In einem meiner vorherigen Pfosten habe ich gesagt, dass einige Aphorismen, die ich auf den einschlägigen Aggregationsseiten gefunden habe, für mich ziemlich arm wirken. Zudem denke ich, dass Aphorismen und ein paar eigene Gedanken dazu ein guter Weg sind, den der Faden nehmen kann. Ich will daher ein paar Beispiele liefern:
>Man sollte nur produzieren und bauen dürfen, was brauchbar ist.
(© Monika Minder)Wo ist denn da der Aphorismus? Das ist entweder BWL-Björn auf Steroiden, oder eine Aussage nahe an der Tautologie, wenn man ästhetische/künstlerische Brauchbarkeit mit einbezieht. Überhaupt ist Brauchbarkeit eine so schwammige Eigenschaft, dass dieser Satz keine praktische Anwendung hat. Nun muss ein Aphorismus das vielleicht nicht, aber wenn ich Leitlinien für produzierendes Gewerbe beschreiben will, dann wäre etwas Anwendbarkeit vielleicht nicht verkehrt. Wenn man dagegen bestimmten Dingen jegliche Art der Brauchbarkeit per Definition abspricht, müssen wir dann auch wieder entartete Kunst verbieten? Egal, wie ich diesen Satz in meinem Kopf drehe: Da kommt nichts Gescheites bei raus.
>Kultur war gestern, heute ist Schick und Kitsch. Auch Zivilisation genannt.

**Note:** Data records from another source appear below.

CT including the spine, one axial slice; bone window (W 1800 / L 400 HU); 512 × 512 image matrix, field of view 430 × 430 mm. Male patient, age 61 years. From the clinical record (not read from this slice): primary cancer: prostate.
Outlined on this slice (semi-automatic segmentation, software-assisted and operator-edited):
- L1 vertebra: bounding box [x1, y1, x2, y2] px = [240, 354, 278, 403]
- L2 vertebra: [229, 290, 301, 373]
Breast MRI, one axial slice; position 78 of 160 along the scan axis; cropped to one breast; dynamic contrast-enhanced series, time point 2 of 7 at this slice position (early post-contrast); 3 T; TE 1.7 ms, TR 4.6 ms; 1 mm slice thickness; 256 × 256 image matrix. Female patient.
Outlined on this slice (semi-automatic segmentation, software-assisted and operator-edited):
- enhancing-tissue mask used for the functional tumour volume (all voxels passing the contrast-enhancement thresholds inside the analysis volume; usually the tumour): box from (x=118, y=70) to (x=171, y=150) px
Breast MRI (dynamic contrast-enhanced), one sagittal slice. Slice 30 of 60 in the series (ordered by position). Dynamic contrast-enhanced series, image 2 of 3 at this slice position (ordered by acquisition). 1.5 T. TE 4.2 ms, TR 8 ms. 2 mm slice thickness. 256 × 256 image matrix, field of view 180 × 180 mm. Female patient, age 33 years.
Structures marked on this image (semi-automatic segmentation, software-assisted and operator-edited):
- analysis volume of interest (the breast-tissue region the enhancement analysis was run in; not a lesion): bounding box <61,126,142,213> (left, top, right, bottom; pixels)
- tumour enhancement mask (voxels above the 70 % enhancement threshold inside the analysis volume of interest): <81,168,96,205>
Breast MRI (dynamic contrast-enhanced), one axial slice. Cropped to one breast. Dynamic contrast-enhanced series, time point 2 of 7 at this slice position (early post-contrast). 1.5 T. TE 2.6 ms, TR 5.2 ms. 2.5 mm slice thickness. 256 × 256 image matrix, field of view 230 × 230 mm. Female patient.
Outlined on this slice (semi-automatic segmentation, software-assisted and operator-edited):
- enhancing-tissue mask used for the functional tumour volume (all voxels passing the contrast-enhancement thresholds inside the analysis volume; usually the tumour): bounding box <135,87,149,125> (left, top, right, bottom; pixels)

(© M.B. Hermann)Früher war alles besser™. Die Gesellschaft ist schlecht, und die da oben haben keine Ahnung. So, Broisen wiederhergesteld!!1 Aber ernsthaft: Die Kultur von früher ist bereits durch den Filter der Zeit gegangen, und es ist nur noch das übrig, was überdauert hat. Als ob es früher nicht im Verhältnis genauso viel Müll gegeben hätte. Durch die höhere Vernetzung heutzutage erfährt der Müll vielleicht mehr Verbreitung, aber es entstehen auch mehr Perlen dadurch, man muss sie halt finden. wenn man das nicht kann, ist das die eigene Schuld, nicht die des "heute". Leute, die solche Sätze raushauen, erzählen einem dann in 20 Jahren dasselbe über die jetzige Zeit.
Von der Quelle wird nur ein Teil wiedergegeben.